Indonesia di Antara Dua Peradaban Dunia

Oleh Dr. Teuku Zulkhairi, MA             Kondisi krusial saat ini bukan kali pertama dihadapi Indonesia. Dulu Indonesia juga menghadapi tant...

Oleh Dr. Teuku Zulkhairi, MA

            Kondisi krusial saat ini bukan kali pertama dihadapi Indonesia. Dulu Indonesia juga menghadapi tantangan dimana dua kekuatan dunia yang hegemonik ingin mempengaruhi negara-negara lainnya menjadi bagian dari aliansinya.. Merespon dua blok kekuatan dunia saat itu, yaitu Amerika Serikat yang kapitalis versus Uni Sovyet yang komunis, Indonesia dibawah kepemimpinan Soekarno saat itu terlibat aktif dan berhasil membangun blok sendiri yang dikenal dengan sebutan “Gerakan Non Blok (GNB)” yang berhasil menghimpun 100 negara di dunia dan menggelar Konferensi Tinggi Tinggi (KTT) pertama di Bandung. Gerakan yang dibangun Indonesia ini mencoba menjaga kedaulatan, dan integritas negara anggota serta ikut menjaga stabilitas dunia ditengah perang dingin yang berlangsung antara dua blok.

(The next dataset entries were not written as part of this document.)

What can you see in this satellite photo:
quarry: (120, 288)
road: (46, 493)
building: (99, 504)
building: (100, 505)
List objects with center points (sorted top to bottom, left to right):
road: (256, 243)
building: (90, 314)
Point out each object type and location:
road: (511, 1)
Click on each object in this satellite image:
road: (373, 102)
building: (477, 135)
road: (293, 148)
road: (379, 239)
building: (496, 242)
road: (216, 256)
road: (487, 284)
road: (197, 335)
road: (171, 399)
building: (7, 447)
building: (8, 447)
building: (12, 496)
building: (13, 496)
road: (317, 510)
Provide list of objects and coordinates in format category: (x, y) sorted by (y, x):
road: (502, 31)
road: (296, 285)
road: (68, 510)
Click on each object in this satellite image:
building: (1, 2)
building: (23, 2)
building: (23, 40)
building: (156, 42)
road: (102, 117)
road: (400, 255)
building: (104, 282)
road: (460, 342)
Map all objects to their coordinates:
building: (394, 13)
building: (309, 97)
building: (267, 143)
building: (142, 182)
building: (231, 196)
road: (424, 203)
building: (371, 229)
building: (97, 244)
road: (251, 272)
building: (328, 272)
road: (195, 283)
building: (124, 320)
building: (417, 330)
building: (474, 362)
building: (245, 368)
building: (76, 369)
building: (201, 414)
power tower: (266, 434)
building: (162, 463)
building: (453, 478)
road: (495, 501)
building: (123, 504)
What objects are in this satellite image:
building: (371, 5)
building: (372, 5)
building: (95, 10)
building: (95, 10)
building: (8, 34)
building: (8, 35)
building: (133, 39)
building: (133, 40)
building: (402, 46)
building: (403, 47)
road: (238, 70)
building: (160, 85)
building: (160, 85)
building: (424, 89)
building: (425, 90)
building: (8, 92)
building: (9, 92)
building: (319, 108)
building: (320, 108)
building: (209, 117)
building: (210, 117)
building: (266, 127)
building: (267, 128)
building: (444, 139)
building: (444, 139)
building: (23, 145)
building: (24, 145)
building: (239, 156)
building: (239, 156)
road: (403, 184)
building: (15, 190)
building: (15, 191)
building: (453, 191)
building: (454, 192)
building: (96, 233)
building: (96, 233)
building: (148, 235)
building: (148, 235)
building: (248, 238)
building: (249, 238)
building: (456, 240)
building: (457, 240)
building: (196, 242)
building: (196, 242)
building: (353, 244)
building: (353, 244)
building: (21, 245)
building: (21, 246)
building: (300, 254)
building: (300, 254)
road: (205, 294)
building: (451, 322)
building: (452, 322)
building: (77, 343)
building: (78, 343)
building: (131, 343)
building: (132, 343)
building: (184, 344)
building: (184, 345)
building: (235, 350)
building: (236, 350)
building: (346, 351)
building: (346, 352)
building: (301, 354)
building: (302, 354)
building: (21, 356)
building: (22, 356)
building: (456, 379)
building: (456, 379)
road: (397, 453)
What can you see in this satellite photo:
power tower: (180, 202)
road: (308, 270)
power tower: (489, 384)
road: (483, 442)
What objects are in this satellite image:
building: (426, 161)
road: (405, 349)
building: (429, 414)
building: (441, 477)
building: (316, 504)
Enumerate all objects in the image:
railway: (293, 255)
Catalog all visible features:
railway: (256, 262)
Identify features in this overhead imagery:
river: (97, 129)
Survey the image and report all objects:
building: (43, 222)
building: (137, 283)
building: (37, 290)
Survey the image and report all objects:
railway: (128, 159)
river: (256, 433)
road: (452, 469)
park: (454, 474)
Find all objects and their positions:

Indonesia saat itu tetap berteman dengan kedua blok dan berpartisipasi dalam mewujudkan perdamaian dunia di satu sisi, dan menjaga kedaulatan bangsa di sisi lainnya dengan tidak tidak memihak salah satu blok. Posisi ini mengangkat harkat martabat Indonesia di pentas dunia dan menjaga stablitas dunia serta kedaulatan Indoensia.

Sementara itu, saat ini Indonesia juga sedang digiring untuk berada di salah satu blok kekuatan dunia. Blok Amerika Serikat yang mulai melemah dan blok China yang semakin bernafsu menguasai dunia menggantikan Amerika Serikat. Tarikan kedua blok ini tentu sangat terasa dalam semua sendi kehidupan kita. Mempengaruhi bahkan hingga ke mental pejabat kita.

Namun berbeda dengan masa awal Indonesia, saat ini di tengah tarikan kedua blok ini kita justru gagal untuk memposisikan diri sebagai kekuatan non blok yang berperan menjaga stabilitas dunia. Di antara dua peradaban yang hegemonic (mendominasi) saat ini, yaitu Amerika Serikat versus China, terasa sekali bahwa tarikan yang kita rasakan sedang digiring sepenuhnya untuk berada dalam pangkuan blok China. Sebagai sebuah bangsa kita tidak anti China dan juga tidak anti Barat-Amerika, kita akan memposisikan mereka sebaga sahabat dalam konteks pergulatan peradaban bangsa-bangsa di dunia.

Tapi menunduk di kaki bangsa lain berakibat semakin “merusak kedaulatan” kita. Alih-alih kita sebagai negara muslim terbesar di dunia tampil mempromosikan peradaban Islam yang Wasathiyah dan mendamaikan di pentas peradaban dunia, kita justru menjadi pembebek atas proyek-proyek ekspansi China. Jika dulu kita menyaksikan bule-bule Amerika dan Barat mondar-mandir masuk ke Exxon Mobil menguras sumber daya alam kita untuk mereka bawa pulang ke negerinya, kini kita juga kembali menyaksikan orang-orang asing dari Tiongkok begitu bebas masuk ke Indonesia dan mengambil lahan kerja penduduk pribumi. Tentu hal ini melukai perasaan penduduk negeri ini.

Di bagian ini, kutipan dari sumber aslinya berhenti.